Collected data
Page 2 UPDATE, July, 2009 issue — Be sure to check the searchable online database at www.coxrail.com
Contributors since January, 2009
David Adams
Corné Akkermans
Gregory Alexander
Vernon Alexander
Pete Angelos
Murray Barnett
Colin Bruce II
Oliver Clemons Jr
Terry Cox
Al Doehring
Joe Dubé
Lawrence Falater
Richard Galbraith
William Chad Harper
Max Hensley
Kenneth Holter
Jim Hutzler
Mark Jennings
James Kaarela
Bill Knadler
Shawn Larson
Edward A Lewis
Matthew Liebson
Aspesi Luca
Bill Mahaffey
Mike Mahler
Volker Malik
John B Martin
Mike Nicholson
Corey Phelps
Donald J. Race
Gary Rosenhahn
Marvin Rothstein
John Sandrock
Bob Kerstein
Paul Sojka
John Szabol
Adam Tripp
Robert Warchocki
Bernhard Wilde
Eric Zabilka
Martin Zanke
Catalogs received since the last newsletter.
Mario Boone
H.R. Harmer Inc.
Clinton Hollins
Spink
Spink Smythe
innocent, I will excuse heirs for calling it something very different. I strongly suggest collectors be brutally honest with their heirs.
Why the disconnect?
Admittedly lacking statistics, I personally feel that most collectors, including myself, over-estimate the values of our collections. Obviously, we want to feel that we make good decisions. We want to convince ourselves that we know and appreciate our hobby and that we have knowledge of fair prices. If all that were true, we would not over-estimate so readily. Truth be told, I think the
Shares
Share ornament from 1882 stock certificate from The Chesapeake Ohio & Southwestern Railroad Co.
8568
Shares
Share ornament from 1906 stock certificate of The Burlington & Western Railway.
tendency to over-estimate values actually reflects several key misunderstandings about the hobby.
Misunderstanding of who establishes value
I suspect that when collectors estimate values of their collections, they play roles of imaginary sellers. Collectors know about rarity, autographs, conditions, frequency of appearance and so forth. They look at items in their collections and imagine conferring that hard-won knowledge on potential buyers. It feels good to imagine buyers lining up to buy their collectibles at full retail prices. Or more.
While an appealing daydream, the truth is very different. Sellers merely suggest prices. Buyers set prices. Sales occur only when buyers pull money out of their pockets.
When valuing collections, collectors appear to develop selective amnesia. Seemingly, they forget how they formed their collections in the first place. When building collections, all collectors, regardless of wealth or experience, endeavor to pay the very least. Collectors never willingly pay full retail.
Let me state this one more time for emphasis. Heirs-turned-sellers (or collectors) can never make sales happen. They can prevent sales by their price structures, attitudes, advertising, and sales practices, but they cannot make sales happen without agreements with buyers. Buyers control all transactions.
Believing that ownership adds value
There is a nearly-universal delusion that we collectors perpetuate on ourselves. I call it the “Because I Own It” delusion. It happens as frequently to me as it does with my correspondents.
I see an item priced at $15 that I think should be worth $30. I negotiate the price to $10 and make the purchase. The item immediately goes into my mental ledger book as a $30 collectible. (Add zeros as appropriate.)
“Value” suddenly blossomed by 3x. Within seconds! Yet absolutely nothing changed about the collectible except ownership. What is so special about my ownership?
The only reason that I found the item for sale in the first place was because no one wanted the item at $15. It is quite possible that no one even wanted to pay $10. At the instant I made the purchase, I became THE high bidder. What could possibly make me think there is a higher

Exercise brief =>
Go line by line through the data above and count those holding "different"; report the number alone.

Response =>
2